UK budget predicted to be a nightmare before Christmas

UK finance minister Jeremy Hunt is expected to hike taxes and slash public spending

Britain will Thursday hike taxes and slash public spending in a government budget that signals a return to austerity despite a cost-of-living crisis and recession headwinds.

Conservative Prime Minister Rishi Sunak, who took office just three weeks ago, has vowed to fix the economic havoc created by his short-lived predecessor Liz Truss.

Even though he is mindful of soaring energy bills and food prices with UK inflation at a 40-year high and interest rates ballooning, the budget is widely seen as triggering a new era of austerity, similar to the one that followed the 2008 global financial crisis.

Finance minister Jeremy Hunt will present his crucial budget in parliament, alongside official growth and inflation forecasts unlikely to bring joy to an economy battered also by Brexit and costly government help during the Covid pandemic.

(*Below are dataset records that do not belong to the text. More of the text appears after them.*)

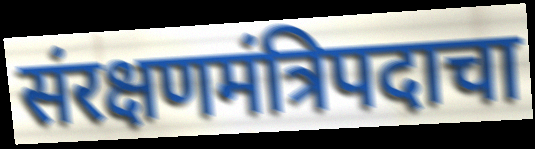
संरक्षणमंत्रिपदाचा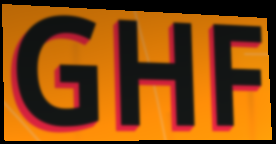
GHF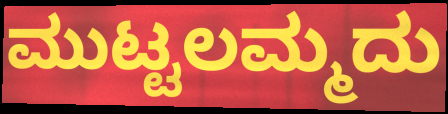
ಮುಟ್ಟಲಮ್ಮದು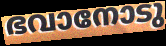
ഭവാനോടു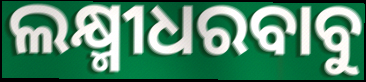
ଲକ୍ଷ୍ମୀଧରବାବୁ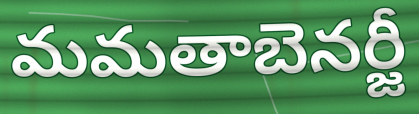
మమతాబెనర్జీ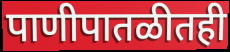
पाणीपातळीतहीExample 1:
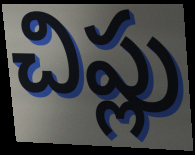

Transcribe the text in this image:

చిప్లు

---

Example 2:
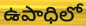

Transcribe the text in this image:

ఉపాధిలో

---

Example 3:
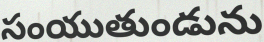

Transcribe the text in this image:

సంయుతుండును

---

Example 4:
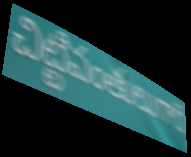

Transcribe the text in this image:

చిట్టిపంతులుగారి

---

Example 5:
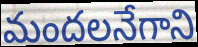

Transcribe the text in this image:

మందలనేగాని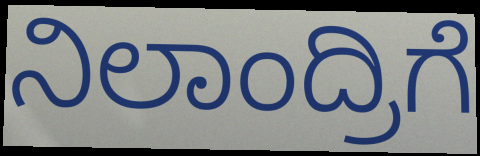
ನಿಲಾಂದ್ರಿಗೆ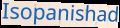
IsopanishadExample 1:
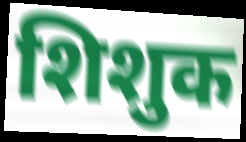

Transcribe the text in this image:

शिशुक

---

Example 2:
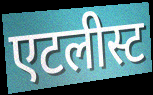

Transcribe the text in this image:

एटलीस्ट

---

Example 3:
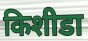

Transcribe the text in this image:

किशीडा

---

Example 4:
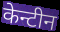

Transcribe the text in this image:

केन्टीन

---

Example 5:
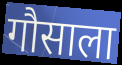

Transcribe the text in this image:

गौसालाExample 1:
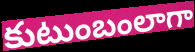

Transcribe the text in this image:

కుటుంబంలాగా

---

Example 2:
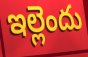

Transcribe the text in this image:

ఇల్లెందు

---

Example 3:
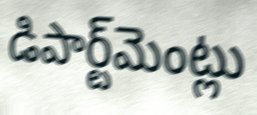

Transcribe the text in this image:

డిపార్ట్‌మెంట్లు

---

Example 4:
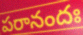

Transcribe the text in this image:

పరానందః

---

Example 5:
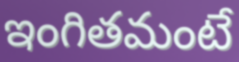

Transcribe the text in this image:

ఇంగితమంటే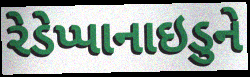
રેડેપ્પાનાઇડુનેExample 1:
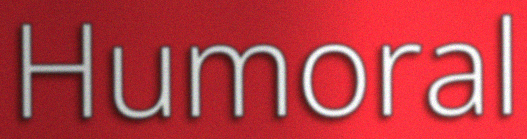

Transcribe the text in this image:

Humoral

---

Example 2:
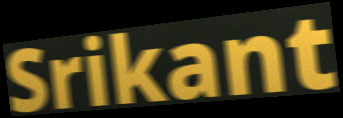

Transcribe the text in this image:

Srikant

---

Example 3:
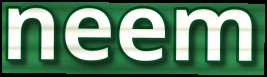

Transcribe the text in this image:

neem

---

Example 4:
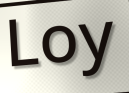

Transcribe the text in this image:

Loy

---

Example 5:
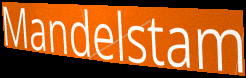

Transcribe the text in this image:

Mandelstam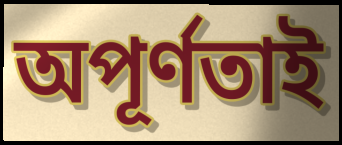
অপূর্ণতাই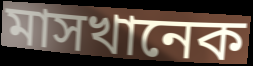
মাসখানেক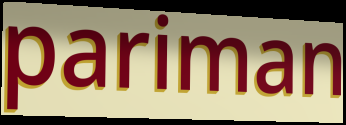
pariman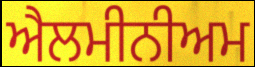
ਐਲਮੀਨੀਅਮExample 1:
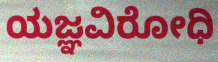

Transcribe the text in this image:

ಯಜ್ಞವಿರೋಧಿ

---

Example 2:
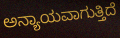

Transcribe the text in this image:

ಅನ್ಯಾಯವಾಗುತ್ತಿದೆ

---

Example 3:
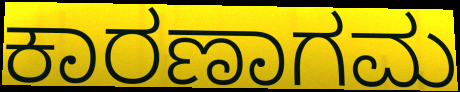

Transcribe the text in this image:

ಕಾರಣಾಗಮ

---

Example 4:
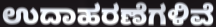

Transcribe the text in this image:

ಉದಾಹರಣೆಗಳಿವೆ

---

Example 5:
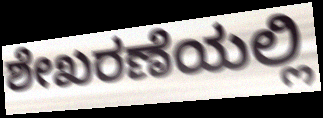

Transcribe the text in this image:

ಶೇಖರಣೆಯಲ್ಲಿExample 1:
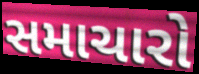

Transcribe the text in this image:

સમાચારો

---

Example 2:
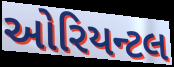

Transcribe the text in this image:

ઓરિયન્ટલ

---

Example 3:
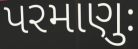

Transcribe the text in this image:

“Tackling inflation is my absolute priority and that guides the difficult decisions on tax and spending we will make,” Hunt said Tuesday. 

“Restoring stability and getting debt falling is our only option to reduce inflation and limit interest rate rises,” he added after official data showed UK unemployment creeping up.

Chancellor of the Exchequer Hunt is expected to unveil tax hikes and spending cuts of up to £60 billion ($70.5 billion) to bring down debt, media reports suggested.

Heading into the budget, he has likened himself to the penny-pinching miser Ebenezer Scrooge in Charles Dickens’ festive favourite “A Christmas Carol”.

– Recession –

Britain is likely already in recession after its economy shrank in the third quarter and is set to do so again in the final three months of the year, according to the Bank of England.

The BoE, which is raising interest rates to combat sky-high inflation, has warned the UK economy may experience a record-long recession until mid-2024.

It comes after the central bank went on an emergency buying spree of UK government bonds after Truss’s unfunded tax-slashing budget sparked a collapse in the pound and an explosion in state borrowing costs during her 49-day tenure.

That cost her the leadership, but not before Truss had fired her finance minister Kwasi Kwarteng, replacing him with Hunt.

The new chancellor has set about reversing the much-criticised budget by curtailing a freeze in domestic fuel bills that have surged largely owing to the invasion of Ukraine by major energy producer Russia. 

Reports suggest that Hunt will now go further, freezing income tax rate thresholds, meaning more people are dragged into higher tax brackets.

To help the poorest with rocketing energy bills, the government is expected to ramp up a windfall tax on oil and gas giants, whose profits have surged on fallout from the Ukraine war.

The Financial Times on Tuesday added that Hunt is preparing a windfall tax on firms generating electricity, whose profits have also soared this year. 

– ‘Devastating consequences’ –

The pound and bond markets have regained somewhat of an even keel after Sunak took the helm and political turmoil subsided, but retail lenders’ mortgage rates remain elevated.

“I would really want people to be reassured that… all the decisions we make will have fairness and compassion at their heart,” Sunak said this week.

Hoping that Sunak sticks to his word, chief executives of Britain’s biggest supermarkets published an open letter Tuesday urging the government to offer free school meals to far more children than the very poorest.

“We are committed to doing all we can to support (children)…, with several actions set to be implemented in the coming months, but we cannot do this alone,” said the letter co-signed by bosses of supermarkets including Britain’s biggest retailer Tesco.

“We strongly urge you to consider the scale of children’s food insecurity across the UK and act without delay to prevent its devastating consequences.”

– ‘Austerity 2.0’ –

Britain’s main opposition Labour party has slammed Sunak, arguing that a second wave of austerity is not the answer.

“I don’t believe that austerity 2.0, after the austerity that we have gone through… is the right approach,” said Labour’s finance spokeswoman Rachel Reeves.

“Public services are already on their knees,” added Reeves, calling it a “badge of shame” that nurses were planning to strike this winter.

Tens of thousands of staff in various industries have already gone on strike across Britain this year as inflation erodes wages.